Assalamualaikum wr. wb.
Saya adalah seorang anak Adam yang lahir ke Bumi titipan Allah dengan perjuangan yang tak henti sejak Ruh Tak Bernama(Unnamed Soul) ini berada di "Pohon Kehidupan".
Let's check it out!!!
Kamis, 1 maret 1991, lahir seorang bayi suci dari seorang ayah yang bertanggung jawab,sayang, perhatian kepada keluarga dan seoarang ibu yang penuh ketabahan serta kesabaran dalam hidup. Dengan dipotongnya beberapa helaian rambut dari sang bayi, maka Ruh Tak Bernama itu membunyai nama Ahmad Sa'bani, nama yang merupakan anugerah terindah di bulan suci sa'ban.
Hari demi hari saya dibesarkan dengan penuh kasih sayang,perhatian, dan tak terbatas pengorbanan. Inilah sesuatu yang terbesar dalam hidup saya yang tak akan bisa terbalaskan ("Kasih Ibu Sepanjang Masa. Kasih anak Sepanjang Galah") .
Saya pun dimasukkan ke sebuah Taman Kanak-kanak, tahun 1995. Saya termasuk anak yang hiperaktif, sampai-sampai tangan teman saya berdarah karena saya lukai waktu bermain. Saya juga termasuk anak yang agak "kurang", karena saya tak bisa mengeja satu kata pun selama di Taman Kanak-Kanak,apalagi hitungan Matematika. Tapi sejak saat itu, jiwa pemenang dalam Ruh ini tak hanya diam. Wallahu Alam, hanya dengan melihat kata-kata saya mampu membaca kata tersebut tanpa pernah belajar mengeja, saya pun bisa melaksanakan operasi hitungan Matematika tanpa satupun yang membimbing secara dalam. Alhamdulillah, saya mampu menunjukkan kekuasaan Allah, saya selalu meraih 5 besar di 2 Cawu terakhir.

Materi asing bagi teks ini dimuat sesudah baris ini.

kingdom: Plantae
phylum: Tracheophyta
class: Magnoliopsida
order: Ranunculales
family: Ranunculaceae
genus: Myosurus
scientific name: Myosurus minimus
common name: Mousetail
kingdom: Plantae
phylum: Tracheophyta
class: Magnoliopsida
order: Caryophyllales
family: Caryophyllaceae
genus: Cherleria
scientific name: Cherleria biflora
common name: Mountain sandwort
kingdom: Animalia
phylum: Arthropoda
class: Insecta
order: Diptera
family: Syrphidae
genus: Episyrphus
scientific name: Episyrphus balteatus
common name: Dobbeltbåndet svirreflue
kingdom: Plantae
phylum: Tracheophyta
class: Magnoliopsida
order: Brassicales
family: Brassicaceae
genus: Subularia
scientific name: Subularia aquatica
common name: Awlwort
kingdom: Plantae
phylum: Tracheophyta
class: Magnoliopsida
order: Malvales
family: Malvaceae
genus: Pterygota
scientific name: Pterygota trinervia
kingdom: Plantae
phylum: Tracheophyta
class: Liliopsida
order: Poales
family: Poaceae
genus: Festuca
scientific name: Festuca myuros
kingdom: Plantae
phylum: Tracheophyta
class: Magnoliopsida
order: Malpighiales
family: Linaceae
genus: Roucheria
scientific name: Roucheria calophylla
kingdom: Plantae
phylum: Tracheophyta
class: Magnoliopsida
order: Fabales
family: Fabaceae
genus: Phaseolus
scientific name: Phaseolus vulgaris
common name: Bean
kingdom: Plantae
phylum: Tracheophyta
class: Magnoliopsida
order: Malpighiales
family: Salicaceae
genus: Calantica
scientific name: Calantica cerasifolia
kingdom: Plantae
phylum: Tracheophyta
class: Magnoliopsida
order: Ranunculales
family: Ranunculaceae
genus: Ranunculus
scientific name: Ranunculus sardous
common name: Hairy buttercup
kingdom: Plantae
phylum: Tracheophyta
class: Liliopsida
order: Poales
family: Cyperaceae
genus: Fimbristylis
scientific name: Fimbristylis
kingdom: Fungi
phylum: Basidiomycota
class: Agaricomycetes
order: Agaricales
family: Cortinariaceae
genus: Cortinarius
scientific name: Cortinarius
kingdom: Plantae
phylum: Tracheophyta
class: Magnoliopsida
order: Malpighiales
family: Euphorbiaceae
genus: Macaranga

1996-2002. Sungguh perjalanan panjang untuk anak-anak seperti saya dalam menempuh pendidikan di bangku Sekolah Dasar. Berkat didikan orang tua yang Disiplin namun santai, Alhamdulillah prestasi saya selalu di 3 besar. Sejak saat itu kata-kata Belajar telah terformat dalam memori Ruh ini. So, tanpa disuruh pun saya selalu belajar ("Tuntutlah ilmu dari buaian hingga liang Lahat. Hadist Nabi Besar Muhammad saw. ) . Masa ini penuh canda tawa tanpa dosa (Karena Saya belum Baligh) .
2002-2005. Perjalanan berlanjut. Memasuki SMP saya berlanjut baligh, godaan terlalu besar sehingga kadang say jatuh dalam kehinaan dan lupa dengan Sang Maha Besar, ALLAH. Namun Dia tak pernah lupa akan kaumnya, dan saya sering "dijewer" oleh Allah. Alhamdulillah saya selalu berada di jalan-Nya yang lurus. Di masa ini saya masih sering bermain-main, namun saya telah merasakan beban yang berat ditanggung oleh orang tua saya. Alhamdulillah Allah selalu memberi jalan, saya mampu membantu dengan uang dari rangking dan beasiswa saya, dan saya tidak pernah minta uang kepada beliau untuk membeli baju atau mainan.
2005-Mei 2008. Ini tahun-tahun terberat, masih dengan godaan-godaan muda yang menghancurkan. Saya benar-benar lepas dari jalan lurus, dalam jasad ini seakan tercipta sebuah Ruh Hitam yang menenggelamkan Ruh Putih yang selalu menemani saya. Walau masi dengan prestasi-prestasi, saya masih limbung.Jiwa Putih dan Hitam selalu bertarung, hingga sekarang selalu bertarung. Ya Allah, hamba meminta kepada-Mu. Hilangkanlah Jiwa Hitam hamba ini. Hanya Kau lah yang berkuasa atas semua makhluk di alam ini. Amin...
Juni 2008-Sekarang. Alhamdulillah, saya merasa lebih tenang, merasa Allah lebih dekat... My soul n everything in my life just for Allah. La ila ha illAllah. Thanks untuk semua saudara Bani Adam. Kurindukan kita bertemu di JannatunFirdaus.